Activity >> Swap "spread" for "range" in the entries running from the line holding "Which series has the widest spread of values?" through the end of the entries, both ends included, and return those lines with the pictures left out.
====== Material shown
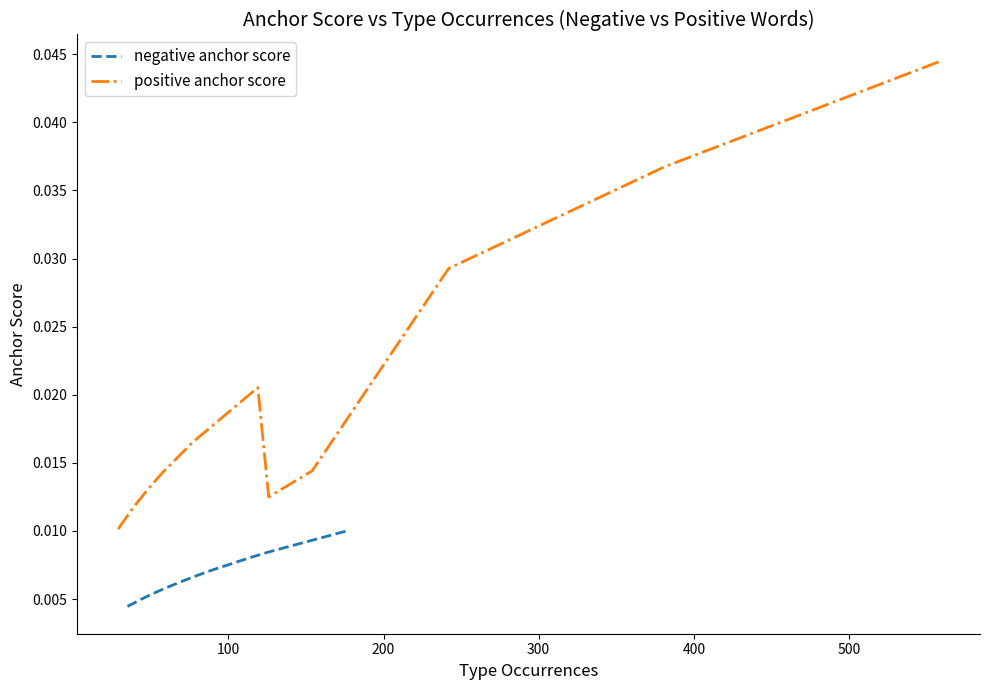

True or false: negative anchor score and positive anchor score intersect in this chart.

False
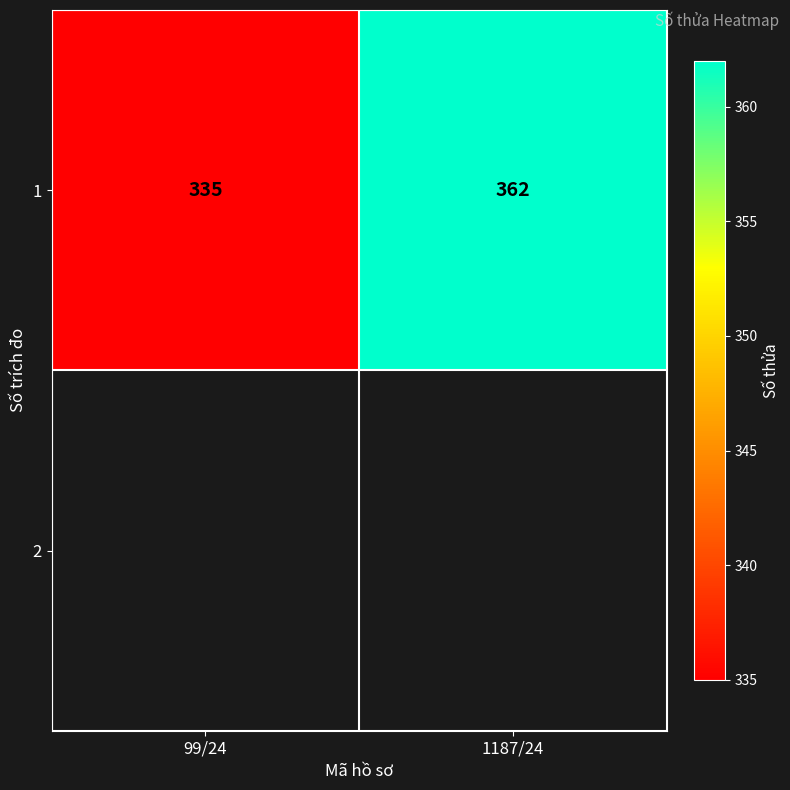

The value at 1187/24 is 362. True or false?

True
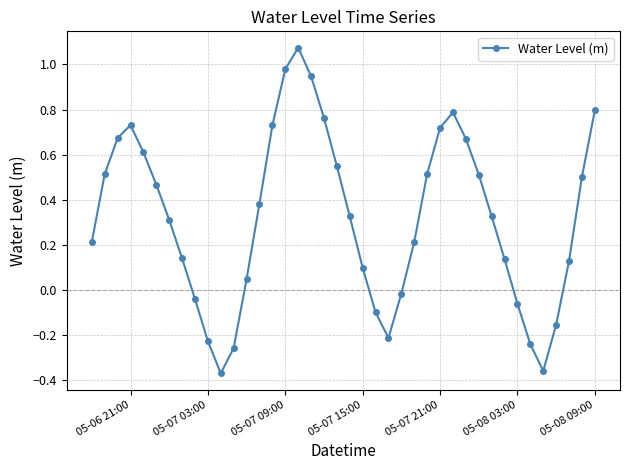

What is the difference between the maximum and minimum values?

1.4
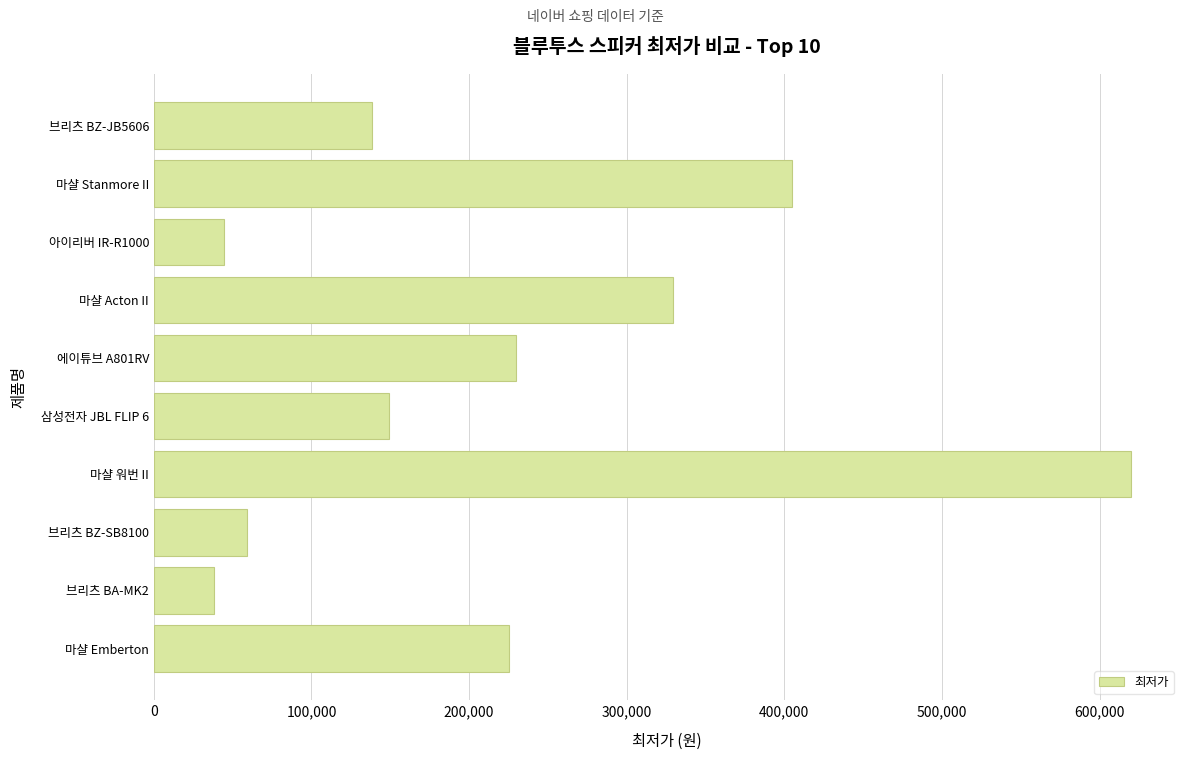

Reading bottom to top, list all the values displayed in this chart.

마샬 Emberton=225000	브리츠 BA-MK2=38200	브리츠 BZ-SB8100=59160	마샬 워번 II=620000	삼성전자 JBL FLIP 6=148900	에이튜브 A801RV=230000	마샬 Acton II=329500	아이리버 IR-R1000=44500	마샬 Stanmore II=405000	브리츠 BZ-JB5606=138330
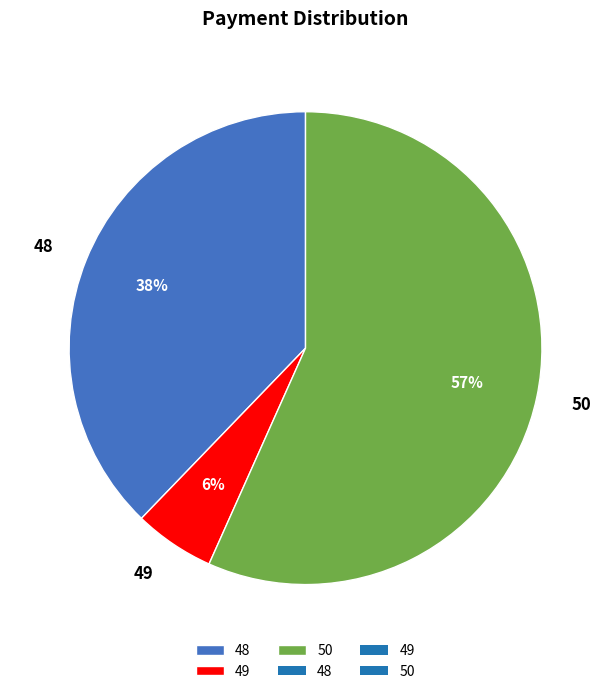

Between 49 and 50, which is larger?

50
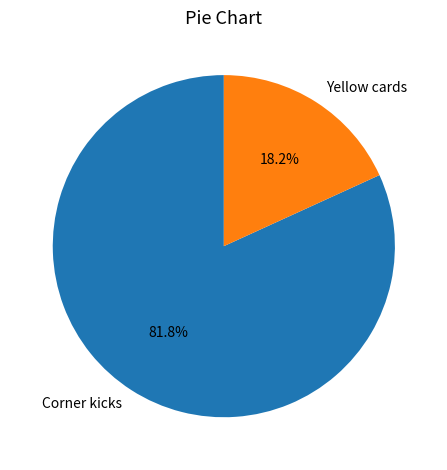

Does Yellow cards represent more than half of the total?

No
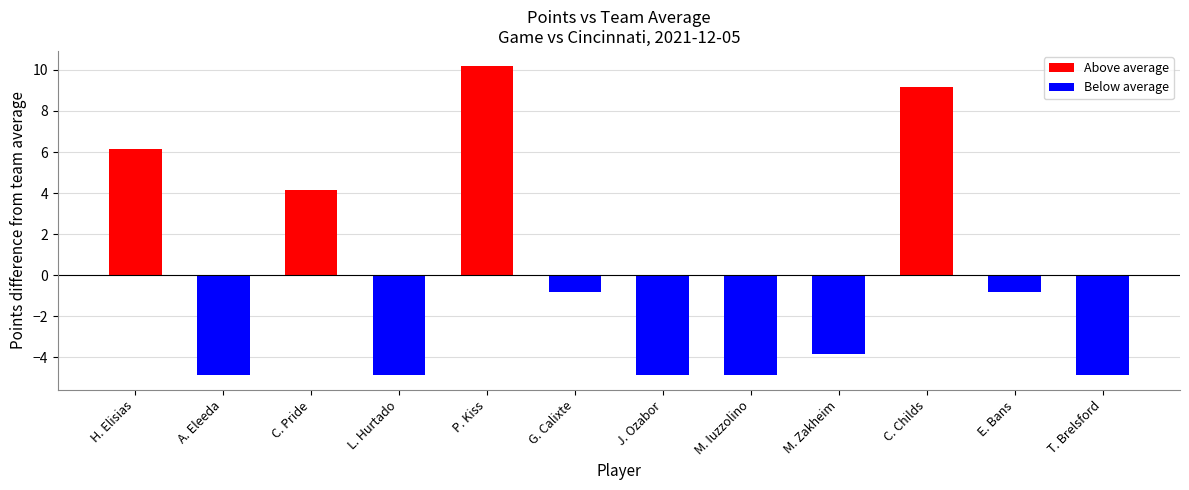

What is the minimum value shown in the chart?

-4.8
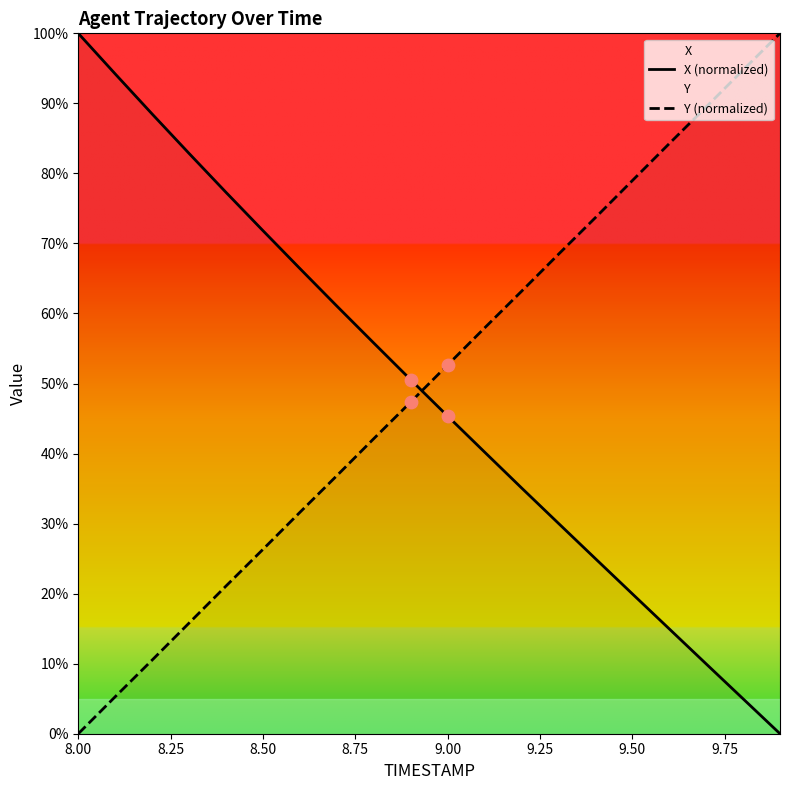

True or false: Y (normalized) has a value of 0.0 at 8.00.

True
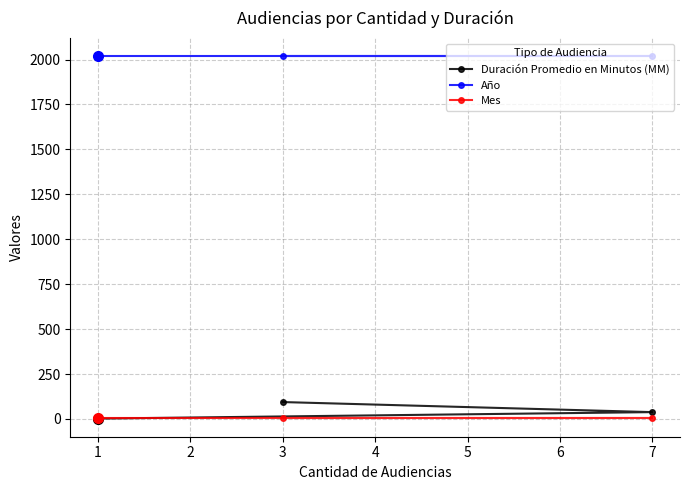

Which series has the widest spread of values?

Duración Promedio en Minutos (MM)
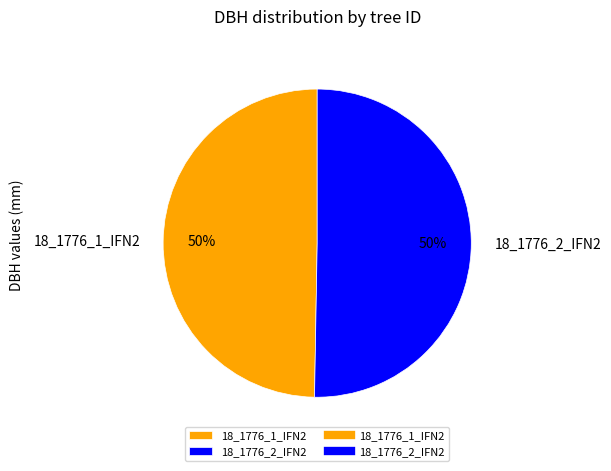

To the nearest percent, what is the average slice percentage?

50%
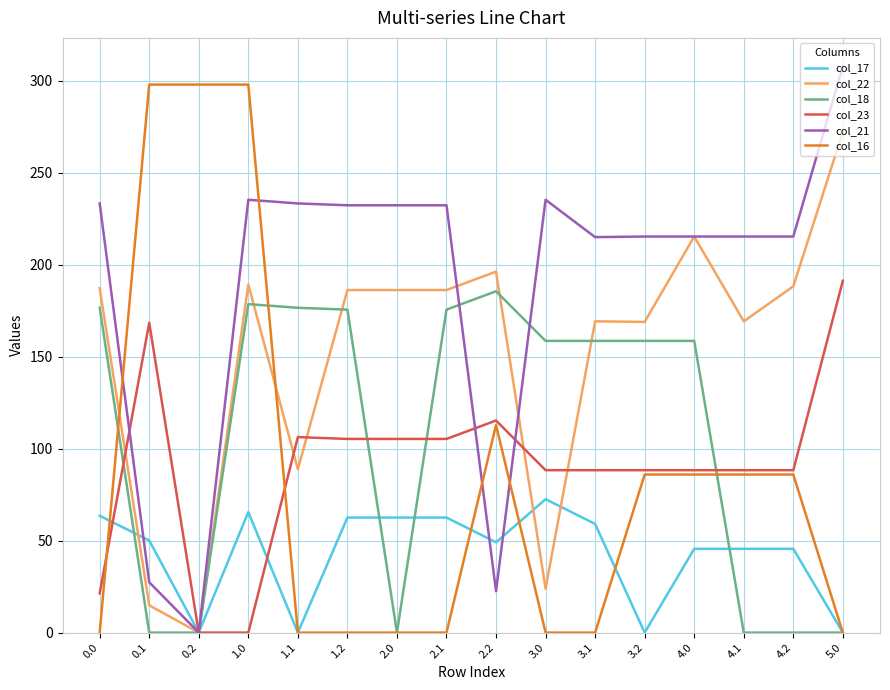

True or false: col_21 has more than 2 points higher than both neighbors.

True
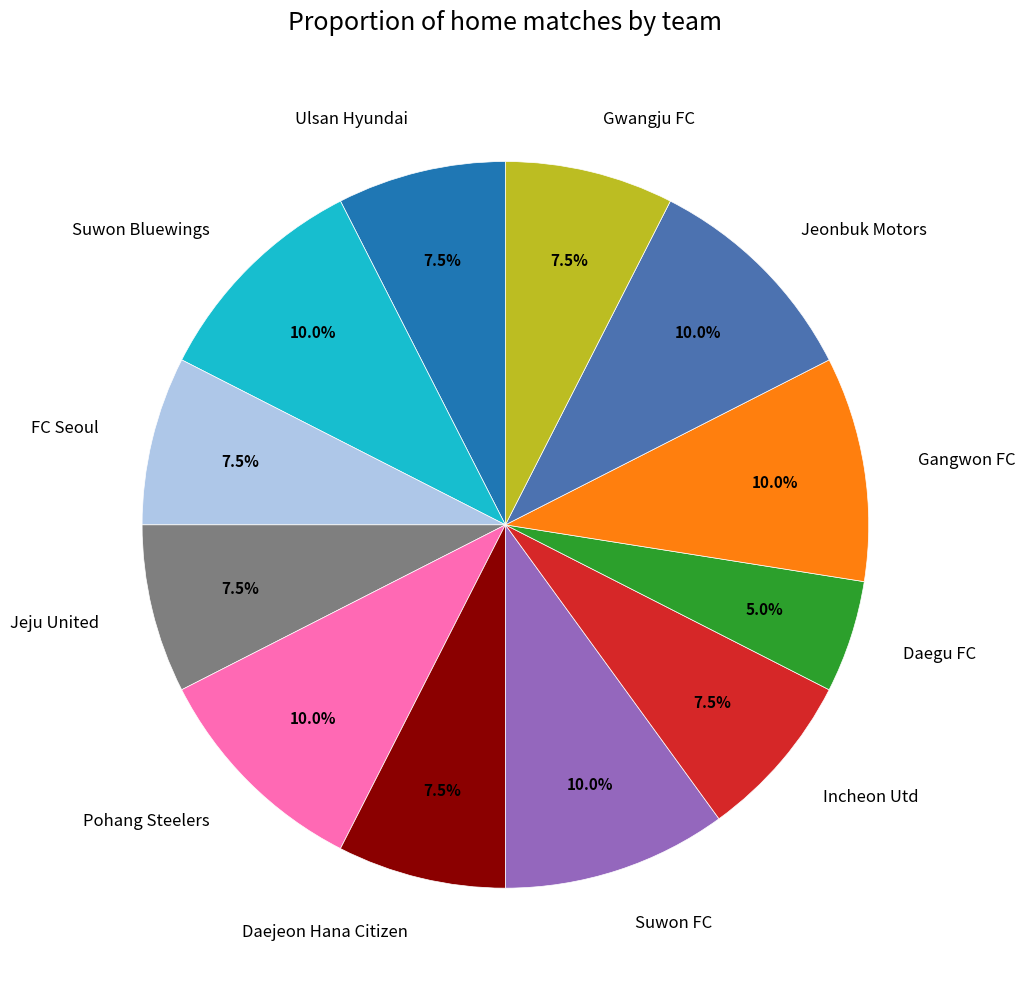

How many slices are in this pie chart?

12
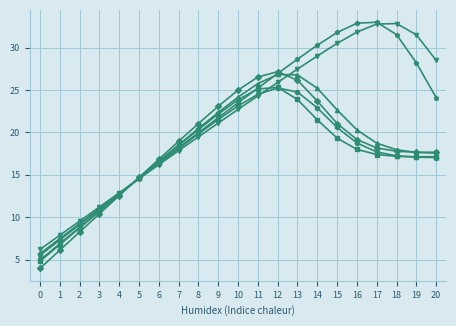

What is the spread (max minus min) of values at 9?

2.0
============
Answer section >>
Which series has the widest range of values?

Duración Promedio en Minutos (MM)

To the nearest percent, what is the average slice percentage?

50%

True or false: col_21 has more than 2 points higher than both neighbors.

True

How many slices are in this pie chart?

12

What is the range (max minus min) of values at 9?

2.0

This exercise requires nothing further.